Enriched Cages

The GOOD news:

There are no longer laying hens in tiny ‘barren’ cages which restrict every aspect of their natural behaviour in the UK.

The BAD news:

However, millions of birds in are still kept in tiny barren cages in countries outside the EU community where we have no control over welfare. This makes it all the more important to support British farmers. (For more information on how you can make a difference to hen welfare and support British farmers, please look at our latest campaigns page.)
If you buy a processed food product manufactured from outside the EU you could inadvertently be eating eggs laid by battery caged hens kept in tiny cages. Always read food labels and purchase products which contain free range eggs, British where possible.

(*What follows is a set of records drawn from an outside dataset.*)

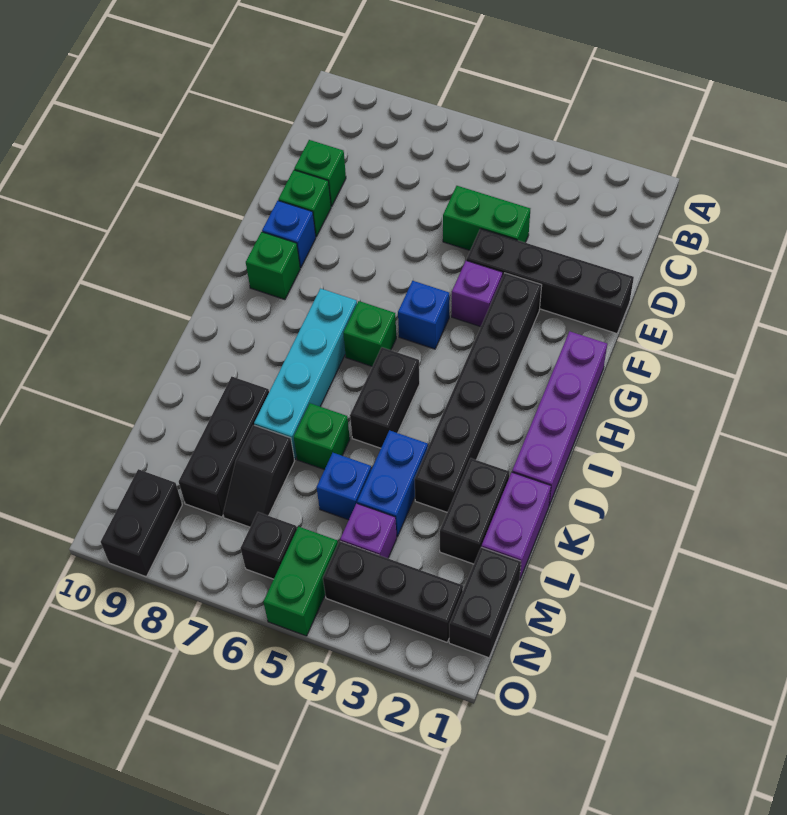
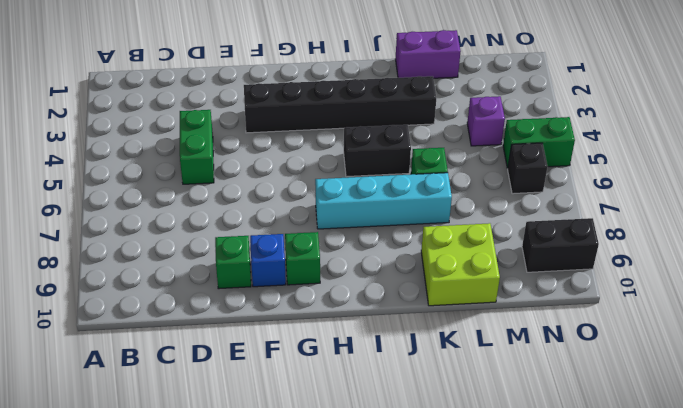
lime 2x2 brick [421,223,500,306] -> none
none -> green 1x1 brick [294,140,346,206]
none -> black 1x4 brick [466,229,634,334]
none -> purple 1x1 brick [452,261,503,327]

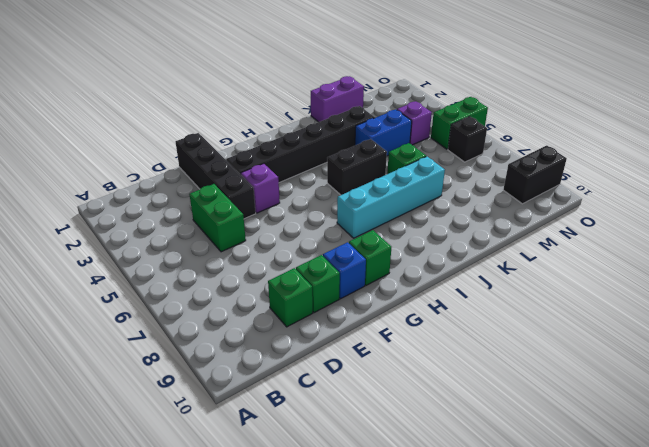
none -> purple 1x4 brick [512,331,607,505]
none -> blue 1x1 brick [398,281,449,349]
none -> green 1x1 brick [343,301,396,367]

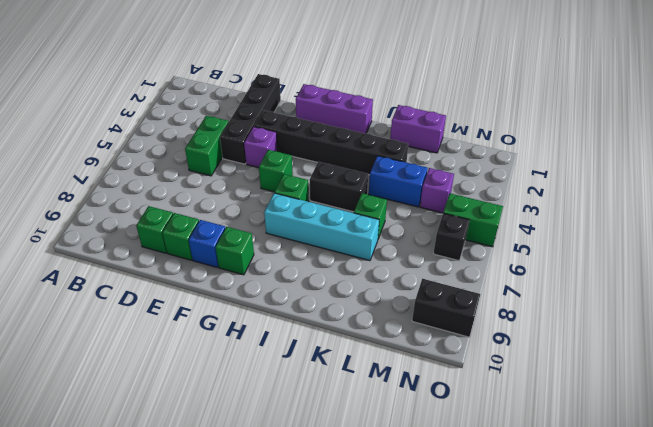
purple 1x3 brick [296,84,373,134] -> purple 1x4 brick [512,331,607,505]
green 1x1 brick [259,150,293,192] -> blue 1x1 brick [398,281,449,349]
none -> black 1x2 brick [440,458,509,564]
none -> black 1x3 brick [179,377,269,517]
none -> blue 1x1 brick [316,453,371,520]

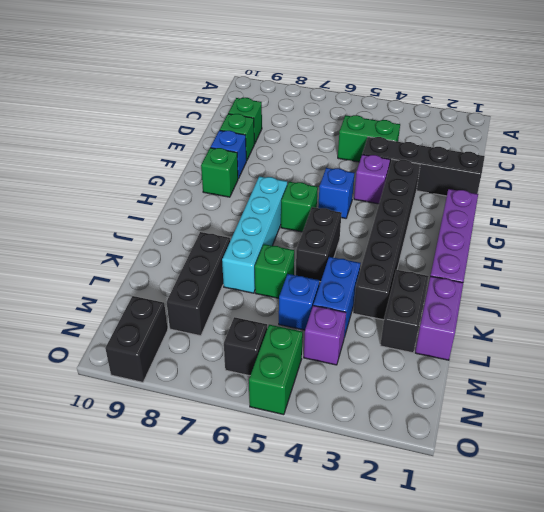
none -> black 1x2 slope [223,425,294,527]
none -> black 1x2 brick [449,547,521,658]
none -> black 1x3 brick [323,541,463,642]

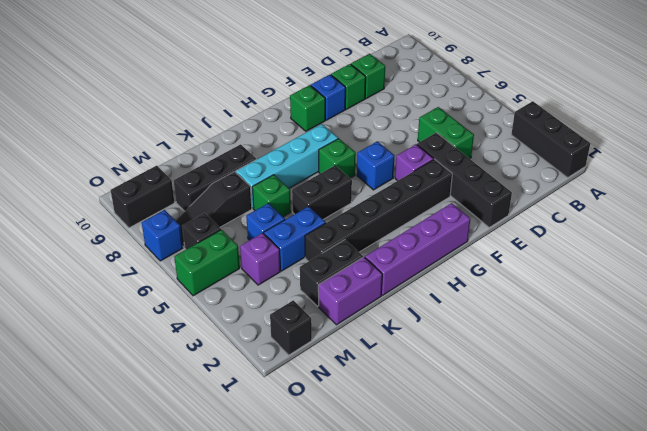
black 1x3 brick [511,101,590,177] -> black 1x3 brick moved to [323,541,463,642]
black 1x3 slope [176,172,252,248] -> black 1x2 slope [223,425,294,527]
black 1x1 brick [270,300,312,355] -> black 1x2 brick [449,547,521,658]
blue 1x1 brick [142,210,183,261] -> none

British hens and British farmers:

British farmers invested heavily to ensure they were compliant with the new Laying Hens Directive that came into force in 2012. This EU-wide Directive banned the use of barren battery cages and introduced the enriched or colony cage which is designed to hold up to 90 birds and give the hens more freedoms. These include:

  • Potential to nest – one end of the enriched cage has a small nesting area
  • Potential to roost – perches 3-4” high run along part of the cage
  • Potential to scratch – a small scratch area is provided with friable matter
  • Potential to stretch – the height and width of the cage allows for more freedom of movement

The enriched cage offers an improved environment over the barren battery cage, allowing them to perform the natural behaviours outlined above.

Ultimately, we would like all laying hens to be given access outdoors and be kept in small free range flocks with good enrichment on the range, such as woodland or other shelter together with a stimulating environment. By educating consumers about how they can support hen welfare, we also indirectly encourage farmers to invest in this type of small scale, free range system.

However, where there is a continuing demand for caged eggs, we would far rather they are produced in the UK than imported from countries where we may not have control over welfare. Help us to help farmers produce the eggs we want to eat. Buy British Free Range Eggs.